Convert every line of all the items below into a single numbered list, omitting blank lines.
Begin The input
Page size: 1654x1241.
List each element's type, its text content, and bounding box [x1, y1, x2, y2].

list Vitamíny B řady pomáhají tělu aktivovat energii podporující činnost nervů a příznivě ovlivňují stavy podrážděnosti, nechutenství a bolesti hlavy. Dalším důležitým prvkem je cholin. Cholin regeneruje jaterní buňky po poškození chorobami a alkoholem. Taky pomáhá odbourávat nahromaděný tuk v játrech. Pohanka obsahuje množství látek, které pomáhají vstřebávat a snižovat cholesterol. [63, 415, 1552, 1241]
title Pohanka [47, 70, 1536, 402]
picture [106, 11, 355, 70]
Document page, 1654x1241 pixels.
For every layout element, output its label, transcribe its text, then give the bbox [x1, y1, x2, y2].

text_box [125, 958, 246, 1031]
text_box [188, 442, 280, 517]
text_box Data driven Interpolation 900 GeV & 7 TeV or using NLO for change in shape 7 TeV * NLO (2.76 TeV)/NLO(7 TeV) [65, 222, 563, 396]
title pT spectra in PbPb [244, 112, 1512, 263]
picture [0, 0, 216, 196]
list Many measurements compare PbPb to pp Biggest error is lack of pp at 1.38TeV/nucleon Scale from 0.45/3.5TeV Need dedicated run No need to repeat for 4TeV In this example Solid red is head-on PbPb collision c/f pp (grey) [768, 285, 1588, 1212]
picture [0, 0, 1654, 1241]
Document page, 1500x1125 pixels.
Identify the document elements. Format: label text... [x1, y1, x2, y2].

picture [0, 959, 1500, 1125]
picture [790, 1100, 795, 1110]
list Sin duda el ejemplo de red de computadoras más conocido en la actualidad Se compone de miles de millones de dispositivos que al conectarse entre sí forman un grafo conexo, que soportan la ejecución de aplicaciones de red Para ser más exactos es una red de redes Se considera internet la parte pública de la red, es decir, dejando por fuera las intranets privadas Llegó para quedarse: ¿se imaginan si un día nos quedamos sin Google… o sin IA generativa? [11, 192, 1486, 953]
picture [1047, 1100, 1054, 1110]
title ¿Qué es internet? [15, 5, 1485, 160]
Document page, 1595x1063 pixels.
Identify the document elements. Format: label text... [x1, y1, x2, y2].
End The input
**Solution to the problem**
1. Page size: 1654x1241.
2. List each element's type, its text content, and bounding box [x1, y1, x2, y2].
3. list Vitamíny B řady pomáhají tělu aktivovat energii podporující činnost nervů a příznivě ovlivňují stavy podrážděnosti, nechutenství a bolesti hlavy. Dalším důležitým prvkem je cholin. Cholin regeneruje jaterní buňky po poškození chorobami a alkoholem. Taky pomáhá odbourávat nahromaděný tuk v játrech. Pohanka obsahuje množství látek, které pomáhají vstřebávat a snižovat cholesterol. [63, 415, 1552, 1241]
4. title Pohanka [47, 70, 1536, 402]
5. picture [106, 11, 355, 70]
6. Document page, 1654x1241 pixels.
7. For every layout element, output its label, transcribe its text, then give the bbox [x1, y1, x2, y2].
8. text_box [125, 958, 246, 1031]
9. text_box [188, 442, 280, 517]
10. text_box Data driven Interpolation 900 GeV & 7 TeV or using NLO for change in shape 7 TeV * NLO (2.76 TeV)/NLO(7 TeV) [65, 222, 563, 396]
11. title pT spectra in PbPb [244, 112, 1512, 263]
12. picture [0, 0, 216, 196]
13. list Many measurements compare PbPb to pp Biggest error is lack of pp at 1.38TeV/nucleon Scale from 0.45/3.5TeV Need dedicated run No need to repeat for 4TeV In this example Solid red is head-on PbPb collision c/f pp (grey) [768, 285, 1588, 1212]
14. picture [0, 0, 1654, 1241]
15. Document page, 1500x1125 pixels.
16. Identify the document elements. Format: label text... [x1, y1, x2, y2].
17. picture [0, 959, 1500, 1125]
18. picture [790, 1100, 795, 1110]
19. list Sin duda el ejemplo de red de computadoras más conocido en la actualidad Se compone de miles de millones de dispositivos que al conectarse entre sí forman un grafo conexo, que soportan la ejecución de aplicaciones de red Para ser más exactos es una red de redes Se considera internet la parte pública de la red, es decir, dejando por fuera las intranets privadas Llegó para quedarse: ¿se imaginan si un día nos quedamos sin Google… o sin IA generativa? [11, 192, 1486, 953]
20. picture [1047, 1100, 1054, 1110]
21. title ¿Qué es internet? [15, 5, 1485, 160]
22. Document page, 1595x1063 pixels.
23. Identify the document elements. Format: label text... [x1, y1, x2, y2].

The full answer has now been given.